Help With Student Loans Is the 'Hot' New Employee Benefit
There's a new employee benefit making waves in business: student loan contributions. More and more employers, including Pricewaterhouse Coopers, Nataxis and Chegg, are giving their employees a specified amount of money each month to put toward paying off their loans.
It's a new concept, and just 3 percent of employers offered the perk in 2015, according to a survey conducted by the Society for Human Resource Managers. But student loan help is an attractive new benefit employers should familiarize themselves with.
What exactly happens when employers help pay student loans? And what are the pros and cons? Let's consider:
1. (Pro). Hiring and retention are improved.
The student debt crisis has reached an all-time high: Research from the Institute of College Access and Success found that 69 percent of graduates at public and nonprofit colleges in 2014 finished school with student loan debt.
It's no surprise, of course, that student loan assistance will likely influence a young professional's career path. It's a perk employees actually want, and they want it more than some traditional benefits. In fact, 55 percent of student loan holders surveyed by iontuition in July 2015 said they would choose to divert health benefit contributions from their employer toward paying off their debt. In addition, 49 percent said they would rather have student loan payment contributions than a 401k plan.
When talented professionals have more opportunities and have their pick of employers, student loan contributions may be the differentiating factor an employer needs to beat out the competition. Offering this perk can also help current employees feel satisfied and valued at work, boosting retention.

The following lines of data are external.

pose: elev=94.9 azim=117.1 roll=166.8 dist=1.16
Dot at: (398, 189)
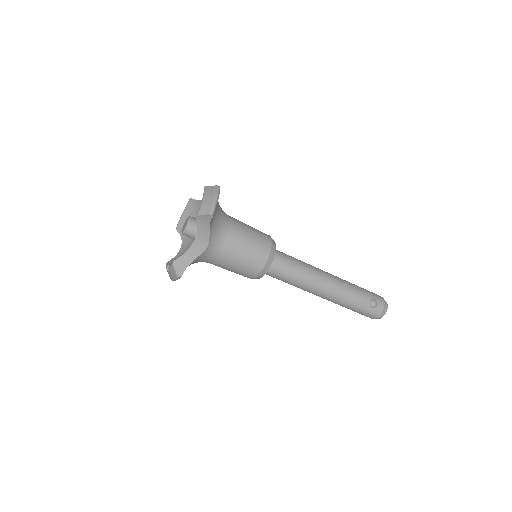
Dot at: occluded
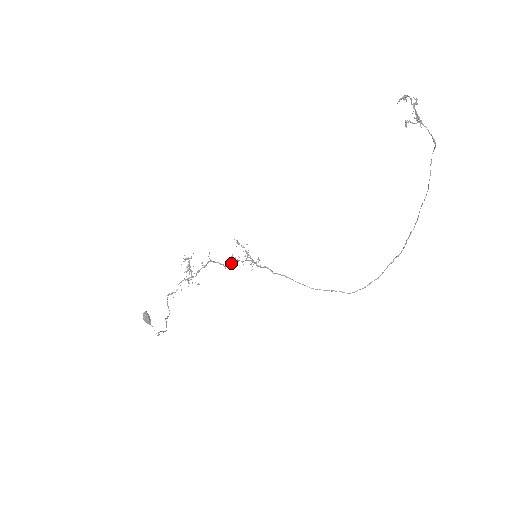
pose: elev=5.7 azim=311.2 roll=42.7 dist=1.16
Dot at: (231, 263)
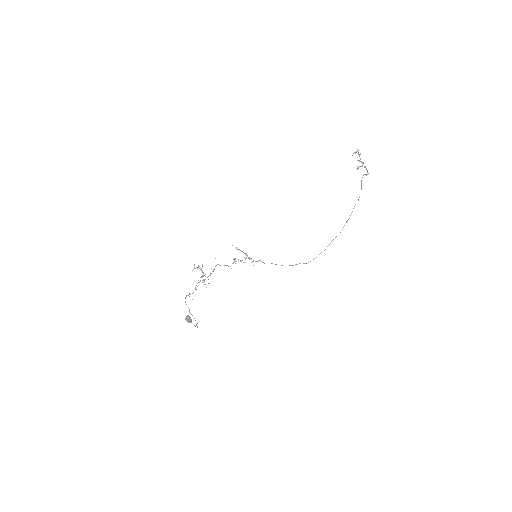
Dot at: occluded
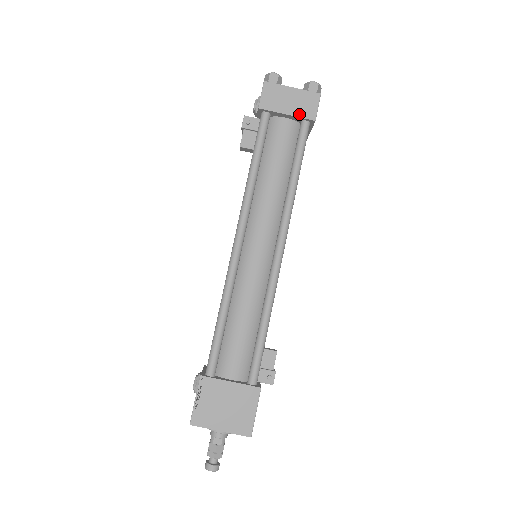
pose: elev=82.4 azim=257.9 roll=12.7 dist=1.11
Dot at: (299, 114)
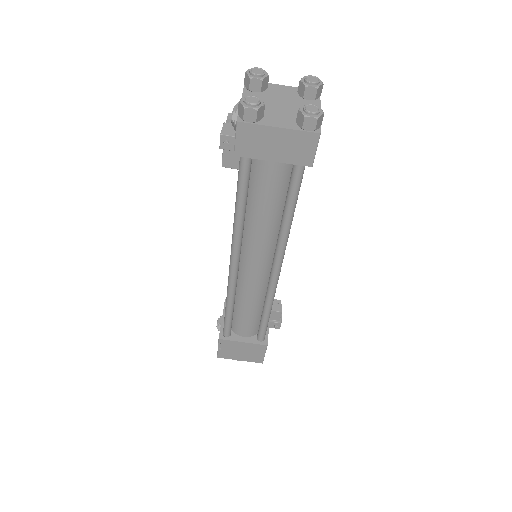
Dot at: (290, 160)
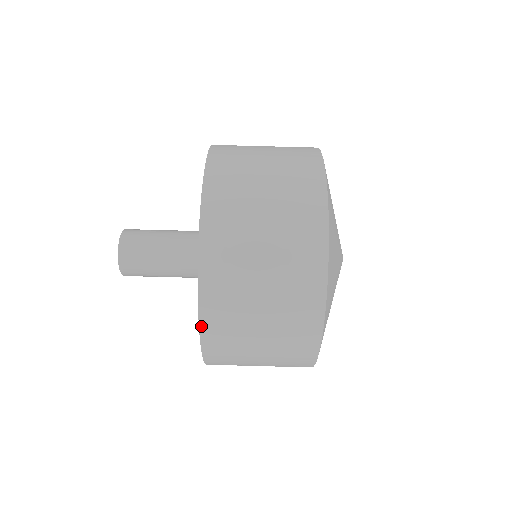
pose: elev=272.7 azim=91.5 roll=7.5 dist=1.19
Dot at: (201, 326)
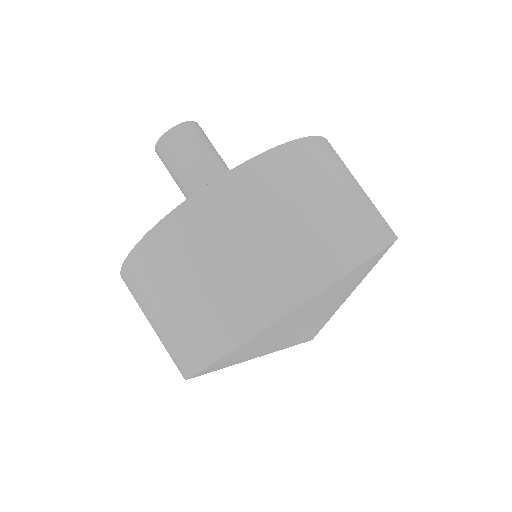
Dot at: occluded
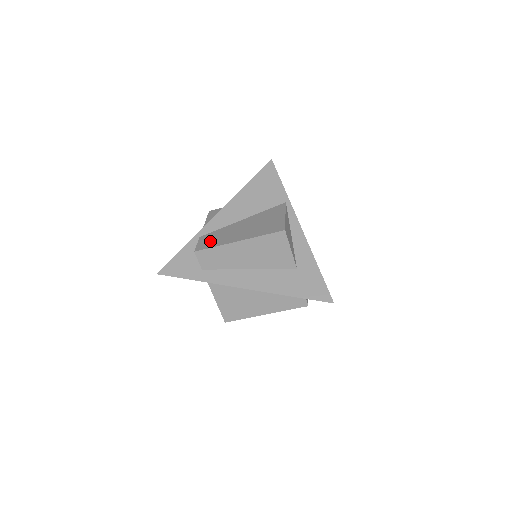
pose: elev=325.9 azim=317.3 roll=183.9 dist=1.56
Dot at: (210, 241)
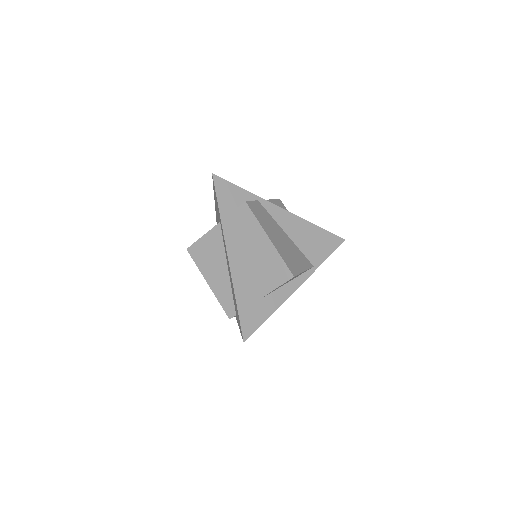
Dot at: (259, 212)
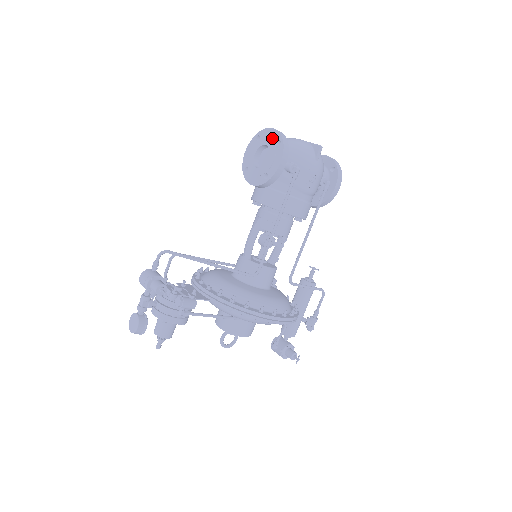
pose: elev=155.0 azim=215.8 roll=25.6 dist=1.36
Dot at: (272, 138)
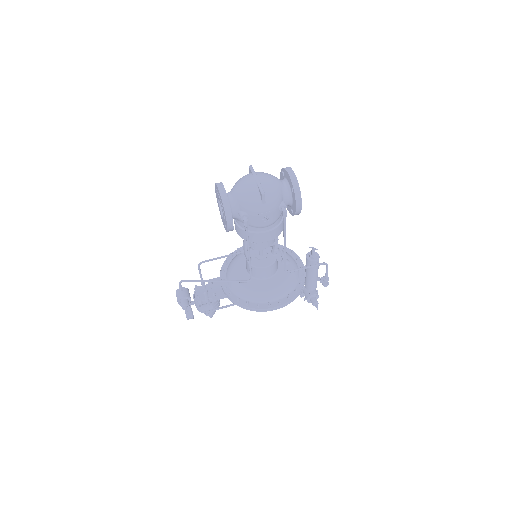
Dot at: (220, 198)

2. (Pro). Stress is reduced.
Employees are stressed by work, their home lives and their everyday finances. Add in a whopping amount of student loan debt, and professionals are even more overwhelmed by financial stress -- which can take a serious toll on their workplace performance.

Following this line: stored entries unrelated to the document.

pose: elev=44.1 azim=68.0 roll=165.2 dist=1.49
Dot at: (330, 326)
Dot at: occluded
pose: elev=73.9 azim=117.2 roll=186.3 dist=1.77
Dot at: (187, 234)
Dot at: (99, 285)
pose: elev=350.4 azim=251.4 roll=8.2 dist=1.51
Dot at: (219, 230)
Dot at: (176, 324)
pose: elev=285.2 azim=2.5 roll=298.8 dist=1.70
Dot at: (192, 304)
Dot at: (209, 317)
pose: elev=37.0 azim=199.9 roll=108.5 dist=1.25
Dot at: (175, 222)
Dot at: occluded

A study published by Rand in 2015 found that financial concerns, along with lack of sleep and the care of family members, all put a dent in productivity. In addition, a 2015 PwC survey of working adults in the United States. showed that 37 percent spent three or more hours at work each week thinking about personal finances.
Offering student loan assistance can reduce some of that stress, helping employees to focus on work and improve productivity. Contributing to loan debt also shows employees that their company cares about their well-being -- something employees look for. In a survey of U.S. and Canadian employees by Virgin Pulse this year, 40 percent said they wished their employers cared more about their financial well-being.
Satisfying employee needs and showing that they are valued, then, helps to inspire loyalty, improve engagement and reduce stress -- improving productivity overall.
3. (Pro). Employees save money.
Some perks look great on paper but, in reality, do little for employees. But student loan assistance isn't just some buzzword employers use to draw in fresh talent; it has a real impact on employees' livelihoods and can dramatically improve their financial standing.
A recent report by NerdWallet looked at the effect of a company contribution benefit in reducing payments for student-loan holders with an average debt of $29,400. The researchers found that when employees make minimum monthly payments and apply the benefit, the time required to pay back the loan is cut down by three years, on average. And paying off the loan three years faster means employees save about $4,100 in interest payments.
Offering student loan contributions, then, gives employees a benefit that is truly valuable, improving their finances and helping them become happier and more productive professionals.
4. (Con) But employees pay more taxes.
Student-loan contributions aren't necessarily a slam dunk, though: There are tax implications employers should consider before offering the benefit.
As the law stands now, student loan assistance from employers is treated as taxable income. So, employees could be saving money and shaving off time from their loan repayment plan, yet paying more money in taxes.
That doesn't mean loan contributions aren't helpful -- but they could be more helpful if the benefit were exempt from taxes.
It turns out this might happen: If Congress passes the Employer Participation in Student Loan Assistance Act, the law will extend the tax exclusion that applies to employer-provided tuition assistance, to include contributions to student loans.
So, think about it: Despite the (current) added tax burden, student loan contributions are a hot new employee benefit your organization may want to consider. And your employees, especially the younger ones, will love you for it.
Do you think student loan contributions are the right benefit for your employees? Why or why not?